**Work to complete:** This exercise asks for every line of the material that includes the word "Light".

*** Dataset excerpts Section Begins ***

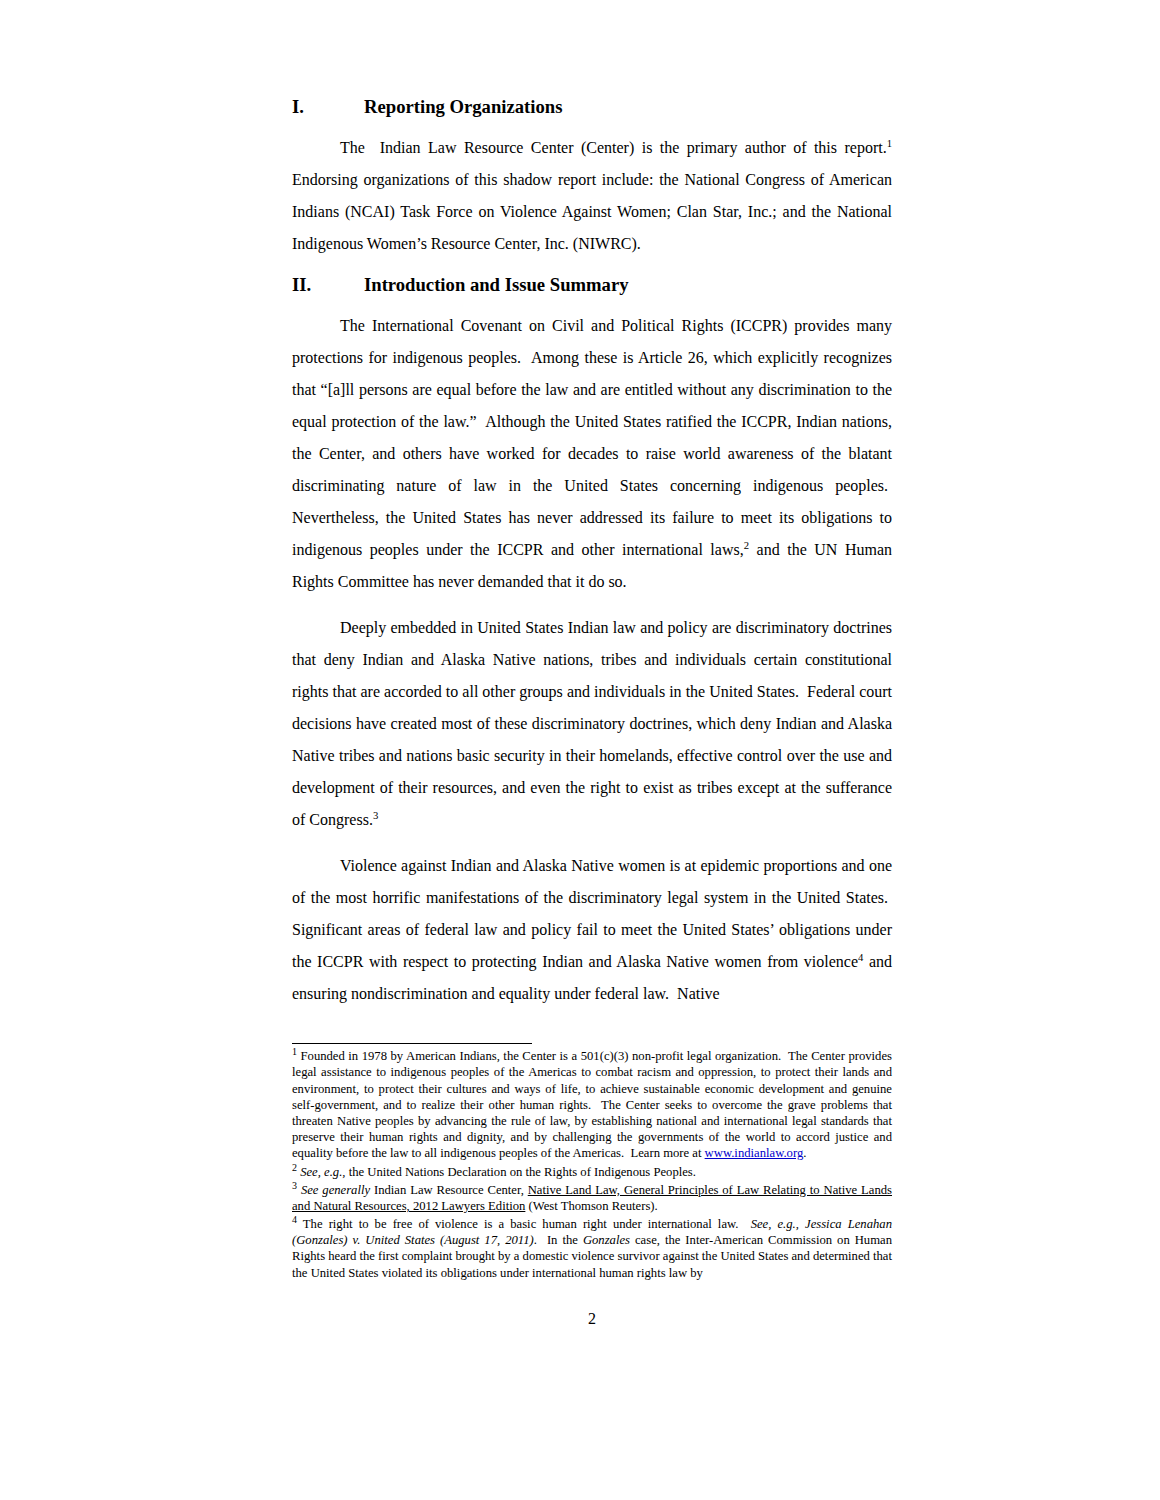I. Reporting Organizations
The Indian Law Resource Center (Center) is the primary author of this report.1 Endorsing organizations of this shadow report include: the National Congress of American Indians (NCAI) Task Force on Violence Against Women; Clan Star, Inc.; and the National Indigenous Women’s Resource Center, Inc. (NIWRC).
II. Introduction and Issue Summary
The International Covenant on Civil and Political Rights (ICCPR) provides many protections for indigenous peoples. Among these is Article 26, which explicitly recognizes that “[a]ll persons are equal before the law and are entitled without any discrimination to the equal protection of the law.” Although the United States ratified the ICCPR, Indian nations, the Center, and others have worked for decades to raise world awareness of the blatant discriminating nature of law in the United States concerning indigenous peoples. Nevertheless, the United States has never addressed its failure to meet its obligations to indigenous peoples under the ICCPR and other international laws,2 and the UN Human Rights Committee has never demanded that it do so.
Deeply embedded in United States Indian law and policy are discriminatory doctrines that deny Indian and Alaska Native nations, tribes and individuals certain constitutional rights that are accorded to all other groups and individuals in the United States. Federal court decisions have created most of these discriminatory doctrines, which deny Indian and Alaska Native tribes and nations basic security in their homelands, effective control over the use and development of their resources, and even the right to exist as tribes except at the sufferance of Congress.3
Violence against Indian and Alaska Native women is at epidemic proportions and one of the most horrific manifestations of the discriminatory legal system in the United States. Significant areas of federal law and policy fail to meet the United States’ obligations under the ICCPR with respect to protecting Indian and Alaska Native women from violence4 and ensuring nondiscrimination and equality under federal law. Native
1 Founded in 1978 by American Indians, the Center is a 501(c)(3) non-profit legal organization. The Center provides legal assistance to indigenous peoples of the Americas to combat racism and oppression, to protect their lands and environment, to protect their cultures and ways of life, to achieve sustainable economic development and genuine self-government, and to realize their other human rights. The Center seeks to overcome the grave problems that threaten Native peoples by advancing the rule of law, by establishing national and international legal standards that preserve their human rights and dignity, and by challenging the governments of the world to accord justice and equality before the law to all indigenous peoples of the Americas. Learn more at www.indianlaw.org.
2 See, e.g., the United Nations Declaration on the Rights of Indigenous Peoples.
3 See generally Indian Law Resource Center, Native Land Law, General Principles of Law Relating to Native Lands and Natural Resources, 2012 Lawyers Edition (West Thomson Reuters).
4 The right to be free of violence is a basic human right under international law. See, e.g., Jessica Lenahan (Gonzales) v. United States (August 17, 2011). In the Gonzales case, the Inter-American Commission on Human Rights heard the first complaint brought by a domestic violence survivor against the United States and determined that the United States violated its obligations under international human rights law by
2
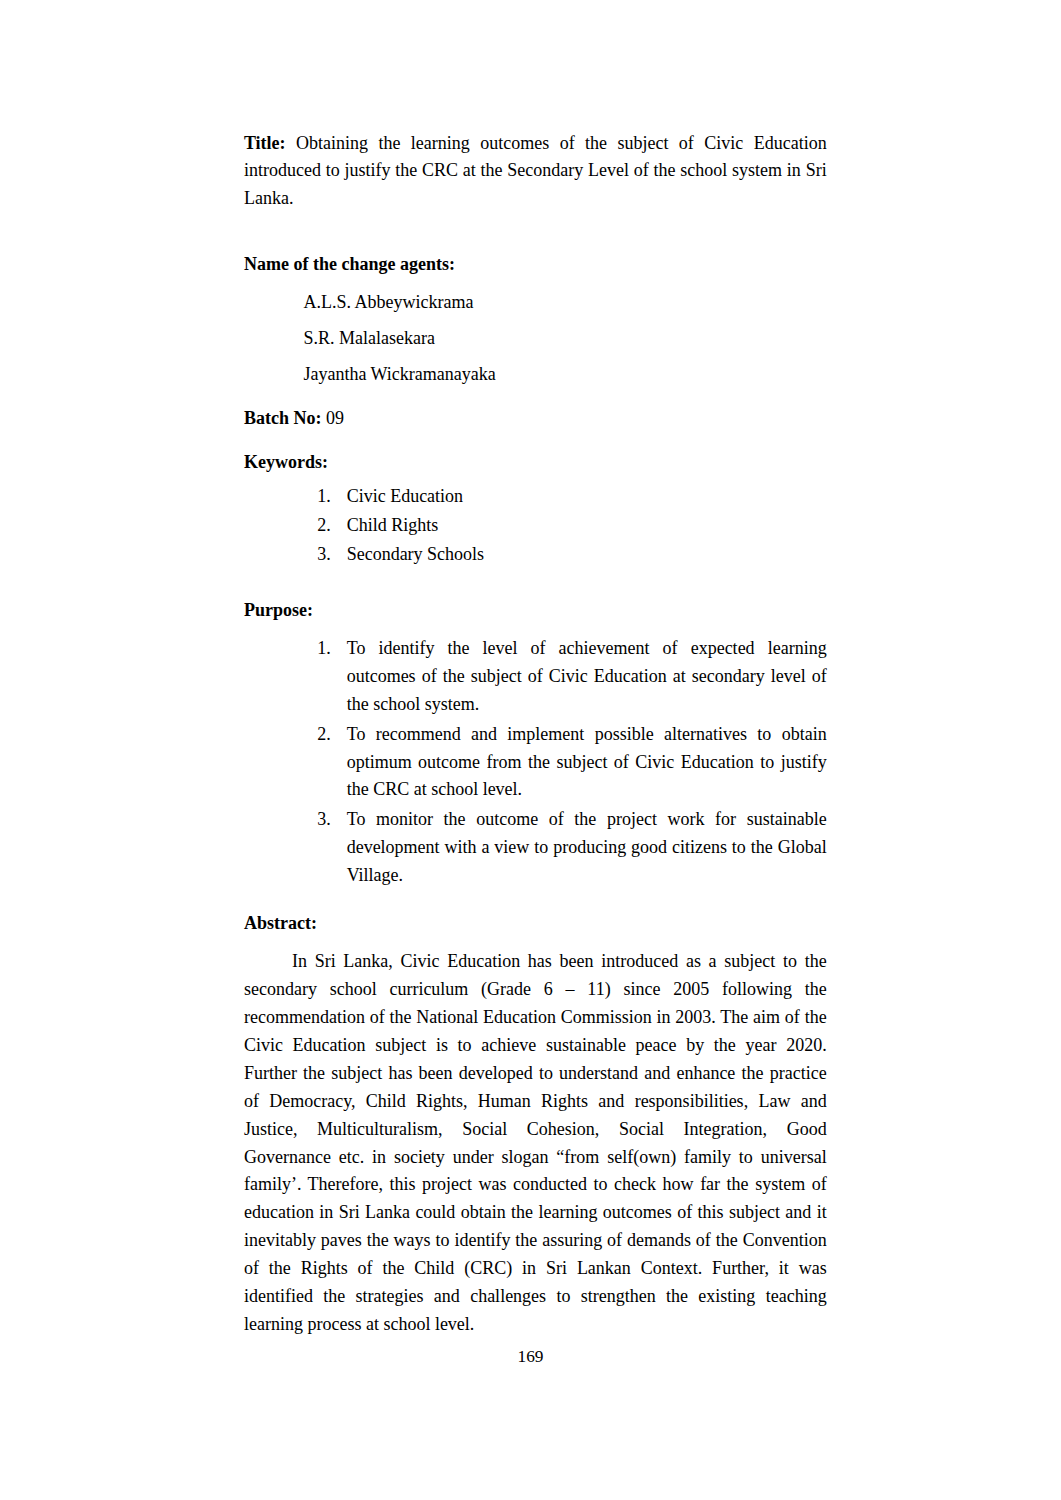Title: Obtaining the learning outcomes of the subject of Civic Education introduced to justify the CRC at the Secondary Level of the school system in Sri Lanka.
Name of the change agents:
A.L.S. Abbeywickrama
S.R. Malalasekara
Jayantha Wickramanayaka
Batch No: 09
Keywords:
Civic Education
Child Rights
Secondary Schools
Purpose:
To identify the level of achievement of expected learning outcomes of the subject of Civic Education at secondary level of the school system.
To recommend and implement possible alternatives to obtain optimum outcome from the subject of Civic Education to justify the CRC at school level.
To monitor the outcome of the project work for sustainable development with a view to producing good citizens to the Global Village.
Abstract:
In Sri Lanka, Civic Education has been introduced as a subject to the secondary school curriculum (Grade 6 – 11) since 2005 following the recommendation of the National Education Commission in 2003. The aim of the Civic Education subject is to achieve sustainable peace by the year 2020. Further the subject has been developed to understand and enhance the practice of Democracy, Child Rights, Human Rights and responsibilities, Law and Justice, Multiculturalism, Social Cohesion, Social Integration, Good Governance etc. in society under slogan “from self(own) family to universal family’. Therefore, this project was conducted to check how far the system of education in Sri Lanka could obtain the learning outcomes of this subject and it inevitably paves the ways to identify the assuring of demands of the Convention of the Rights of the Child (CRC) in Sri Lankan Context. Further, it was identified the strategies and challenges to strengthen the existing teaching learning process at school level.
169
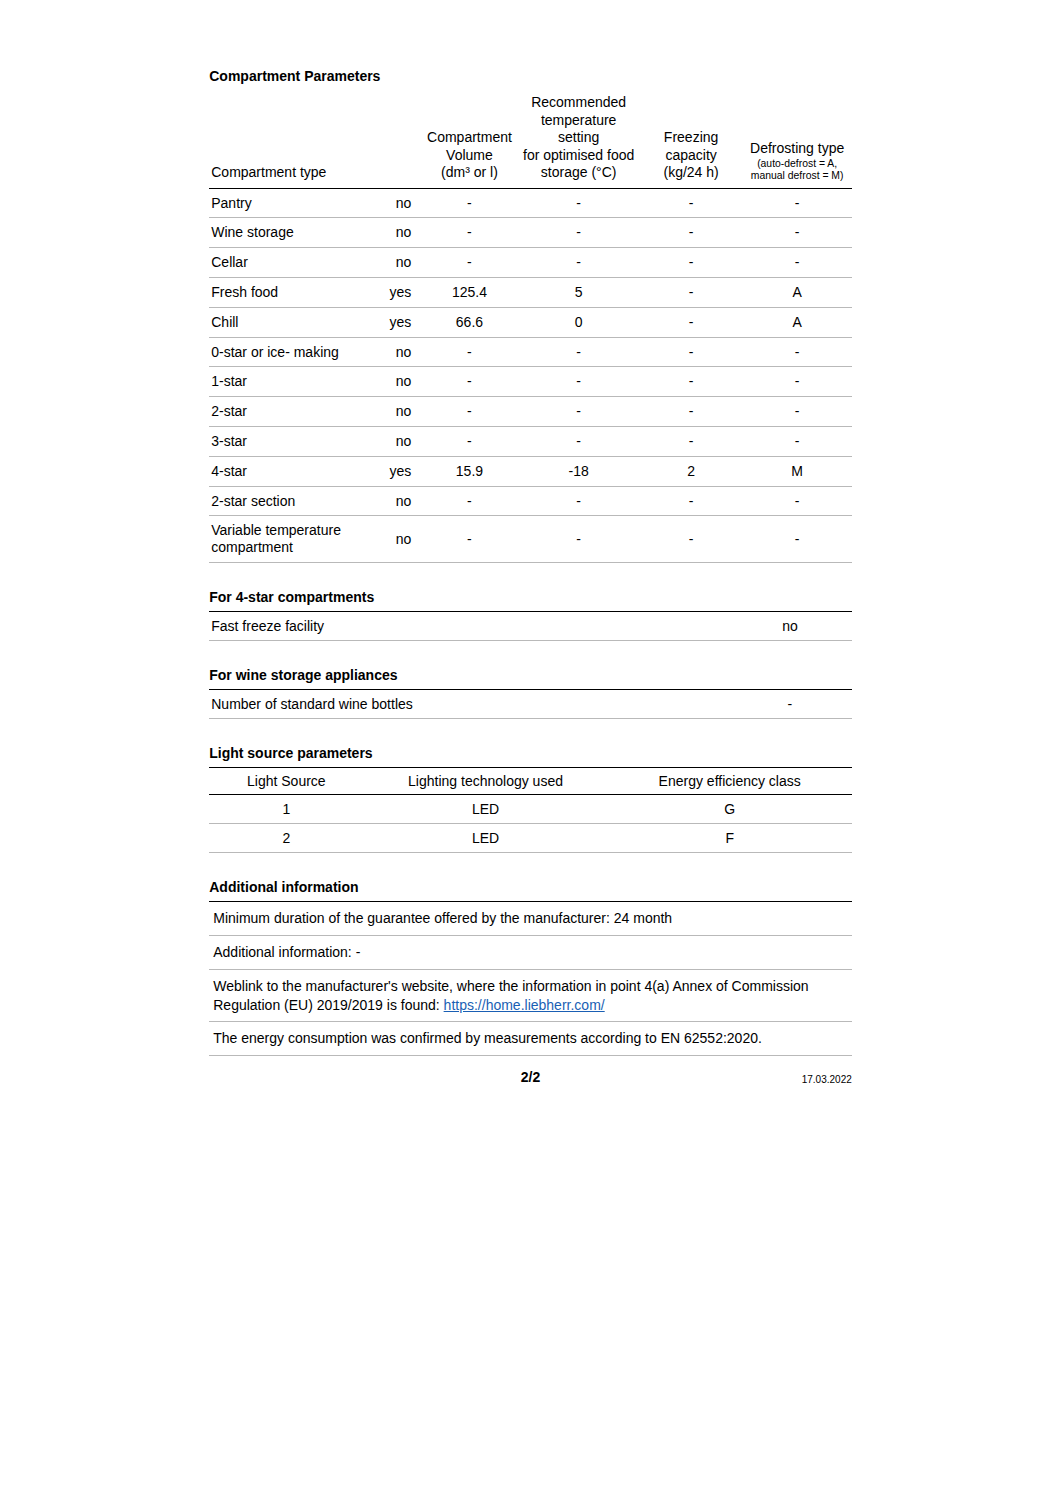Compartment Parameters
| Compartment type | | Compartment Volume (dm³ or l) | Recommended temperature setting for optimised food storage (°C) | Freezing capacity (kg/24 h) | Defrosting type (auto-defrost = A, manual defrost = M) |
| --- | --- | --- | --- | --- | --- |
| Pantry | no | - | - | - | - |
| Wine storage | no | - | - | - | - |
| Cellar | no | - | - | - | - |
| Fresh food | yes | 125.4 | 5 | - | A |
| Chill | yes | 66.6 | 0 | - | A |
| 0-star or ice- making | no | - | - | - | - |
| 1-star | no | - | - | - | - |
| 2-star | no | - | - | - | - |
| 3-star | no | - | - | - | - |
| 4-star | yes | 15.9 | -18 | 2 | M |
| 2-star section | no | - | - | - | - |
| Variable temperature compartment | no | - | - | - | - |
For 4-star compartments
| Fast freeze facility | no |
For wine storage appliances
| Number of standard wine bottles | - |
Light source parameters
| Light Source | Lighting technology used | Energy efficiency class |
| --- | --- | --- |
| 1 | LED | G |
| 2 | LED | F |
Additional information
| Minimum duration of the guarantee offered by the manufacturer: 24 month |
| Additional information: - |
| Weblink to the manufacturer's website, where the information in point 4(a) Annex of Commission Regulation (EU) 2019/2019 is found: https://home.liebherr.com/ |
| The energy consumption was confirmed by measurements according to EN 62552:2020. |
2/2
17.03.2022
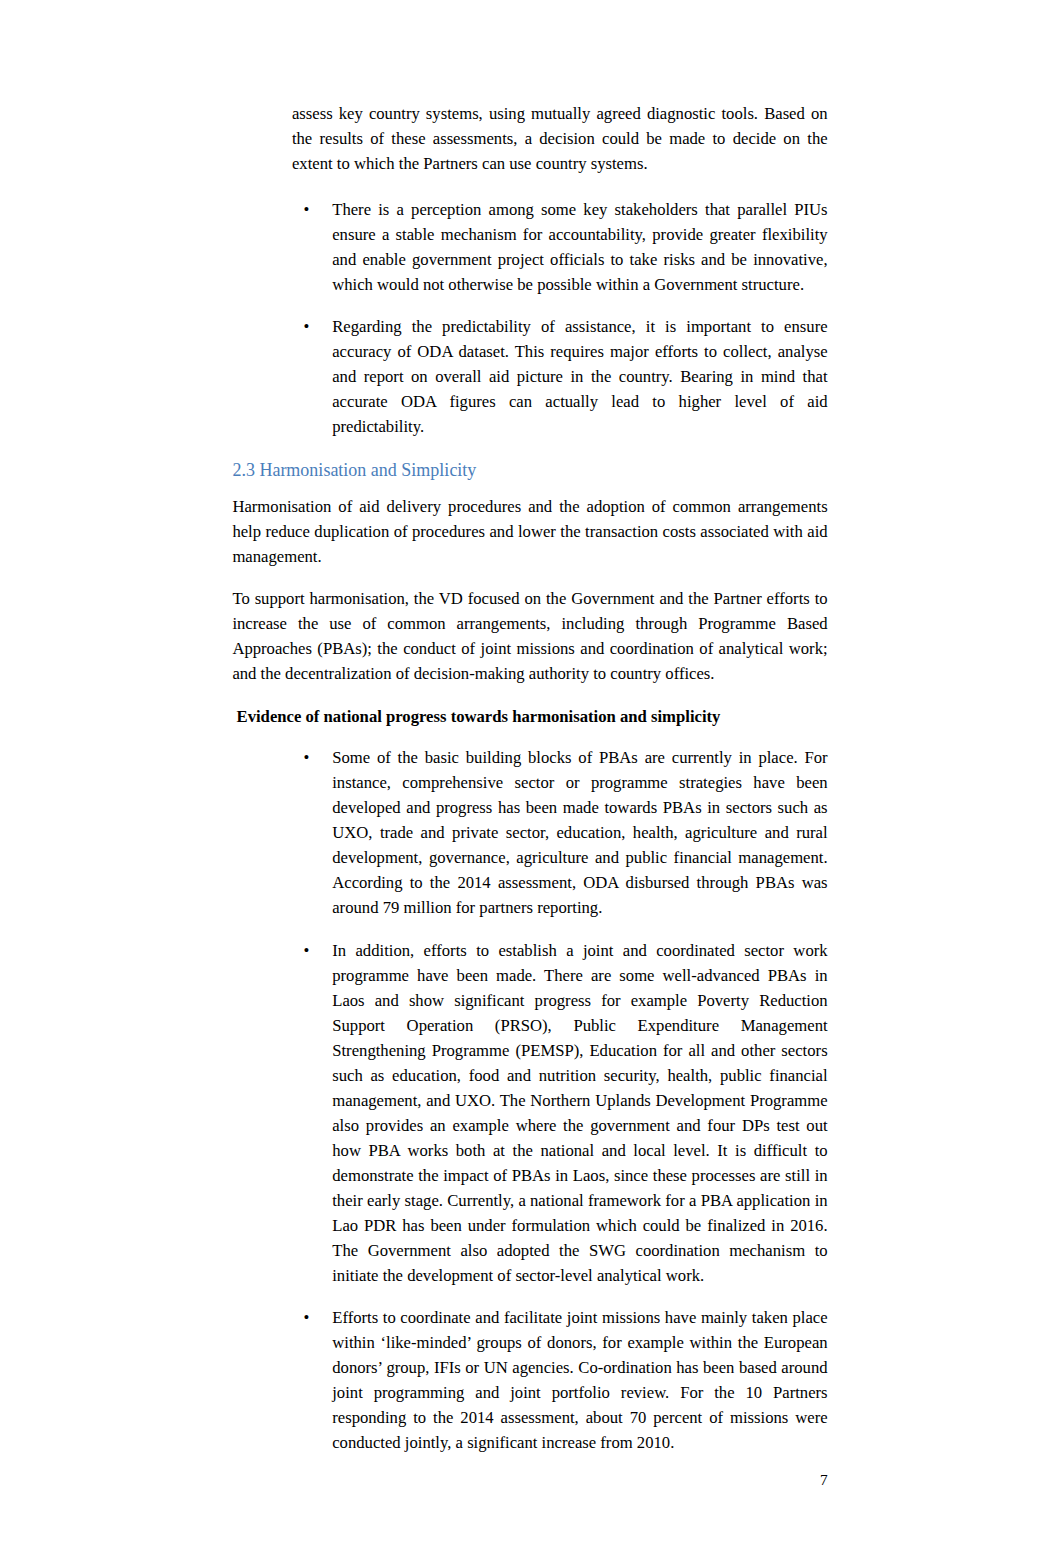assess key country systems, using mutually agreed diagnostic tools. Based on the results of these assessments, a decision could be made to decide on the extent to which the Partners can use country systems.
There is a perception among some key stakeholders that parallel PIUs ensure a stable mechanism for accountability, provide greater flexibility and enable government project officials to take risks and be innovative, which would not otherwise be possible within a Government structure.
Regarding the predictability of assistance, it is important to ensure accuracy of ODA dataset. This requires major efforts to collect, analyse and report on overall aid picture in the country. Bearing in mind that accurate ODA figures can actually lead to higher level of aid predictability.
2.3 Harmonisation and Simplicity
Harmonisation of aid delivery procedures and the adoption of common arrangements help reduce duplication of procedures and lower the transaction costs associated with aid management.
To support harmonisation, the VD focused on the Government and the Partner efforts to increase the use of common arrangements, including through Programme Based Approaches (PBAs); the conduct of joint missions and coordination of analytical work; and the decentralization of decision-making authority to country offices.
Evidence of national progress towards harmonisation and simplicity
Some of the basic building blocks of PBAs are currently in place. For instance, comprehensive sector or programme strategies have been developed and progress has been made towards PBAs in sectors such as UXO, trade and private sector, education, health, agriculture and rural development, governance, agriculture and public financial management. According to the 2014 assessment, ODA disbursed through PBAs was around 79 million for partners reporting.
In addition, efforts to establish a joint and coordinated sector work programme have been made. There are some well-advanced PBAs in Laos and show significant progress for example Poverty Reduction Support Operation (PRSO), Public Expenditure Management Strengthening Programme (PEMSP), Education for all and other sectors such as education, food and nutrition security, health, public financial management, and UXO. The Northern Uplands Development Programme also provides an example where the government and four DPs test out how PBA works both at the national and local level. It is difficult to demonstrate the impact of PBAs in Laos, since these processes are still in their early stage. Currently, a national framework for a PBA application in Lao PDR has been under formulation which could be finalized in 2016. The Government also adopted the SWG coordination mechanism to initiate the development of sector-level analytical work.
Efforts to coordinate and facilitate joint missions have mainly taken place within ‘like-minded’ groups of donors, for example within the European donors’ group, IFIs or UN agencies. Co-ordination has been based around joint programming and joint portfolio review. For the 10 Partners responding to the 2014 assessment, about 70 percent of missions were conducted jointly, a significant increase from 2010.
7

*** Dataset excerpts Section Ends ***

**Task solution:**
Light source parameters
| Light Source | Lighting technology used | Energy efficiency class |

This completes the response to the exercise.